I understand for importing the vehicle I would need certicate of comformity from Audi UK headquarters in french with the only adjustments being the head lamps and speedo but that shows KPH.

NB - Does anyone know where you can get french insurance for a UK registration as I believe it has recently changed that all UK cars now need to be put on a french plate.

Thanking you for any assistance


----------



## Wallsendmag (Feb 12, 2004)

Welcome there is a lever on the headlamps themselves, I believe that if you plan to stay for over 12 months you need to get a French reg.


----------



## iomTT (Dec 17, 2008)

Hi

Thanks for your reply.

I will take a look for a lever - Any ideal what I should be looking for ??
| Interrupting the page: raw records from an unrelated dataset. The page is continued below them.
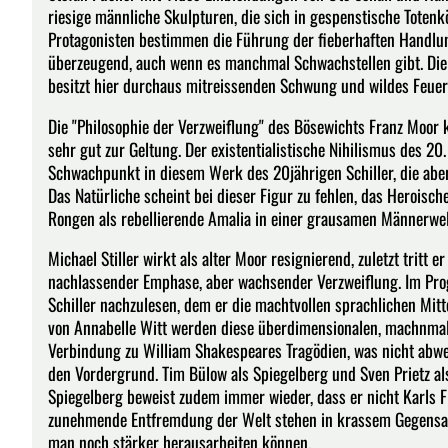
riesige männliche Skulpturen, die sich in gespenstische Tote
Protagonisten bestimmen die Führung der fieberhaften Handlun
überzeugend, auch wenn es manchmal Schwachstellen gibt. Die 
besitzt hier durchaus mitreissenden Schwung und wildes Feuer
Die "Philosophie der Verzweiflung" des Bösewichts Franz Moor
sehr gut zur Geltung. Der existentialistische Nihilismus des 20
Schwachpunkt in diesem Werk des 20jährigen Schiller, die aber
Das Natürliche scheint bei dieser Figur zu fehlen, das Heroisc
Rongen als rebellierende Amalia in einer grausamen Männerwel
Michael Stiller wirkt als alter Moor resignierend, zuletzt tritt er
nachlassender Emphase, aber wachsender Verzweiflung. Im Pro
Schiller nachzulesen, dem er die machtvollen sprachlichen Mit
von Annabelle Witt werden diese überdimensionalen, machnmal
Verbindung zu William Shakespeares Tragödien, was nicht abwegi
den Vordergrund. Tim Bülow als Spiegelberg und Sven Prietz al
Spiegelberg beweist zudem immer wieder, dass er nicht Karls F
zunehmende Entfremdung der Welt stehen in krassem Gegensatz
man noch stärker herausarbeiten können.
Currently, I have one months cover in France with Fench insurer but they the broker went to finalise the contract and what we thought was 12 months apparently has recently changed that all 4 companies were not prepared to offer cover on UK plates immediately.

The Insurance company will only offer a futher 1 month if I promise to change plates within 1 month which involves getting the letter of conformity and maybe changing the head lights.


----------



## malstt (Apr 18, 2007)

Hi , welcome to the forum, sorry can't help with the switch but do a search for waks site , loads of info on there , don't know how to do a link sorry  or you could put a post in the mark 1 section and someone will help you.


----------



## Wallsendmag (Feb 12, 2004)

malstt said:


> Hi , welcome to the forum, sorry can't help with the switch but do a search for waks site , loads of info on there , don't know how to do a link sorry  or you could put a post in the mark 1 section and someone will help you.


I do http://www.wak-tt.com/mods/changingligh ... lights.htm


----------



## iomTT (Dec 17, 2008)

Hi

Many thanks for that - I did get as far as unclipping the clips but could not get any further. I shall have another go, by following the instructions of the link will that alter both the headlight and dip beam?

Thanks for your help


----------



## iomTT (Dec 17, 2008)

Hi wallsendmag

Success!! following your instructions, many thanks for that. Does that lever once switched correct both the dip and headlights together or is there any further adjustments required.

Best Wishes


----------



## Wallsendmag (Feb 12, 2004)

Should do both afaik


----------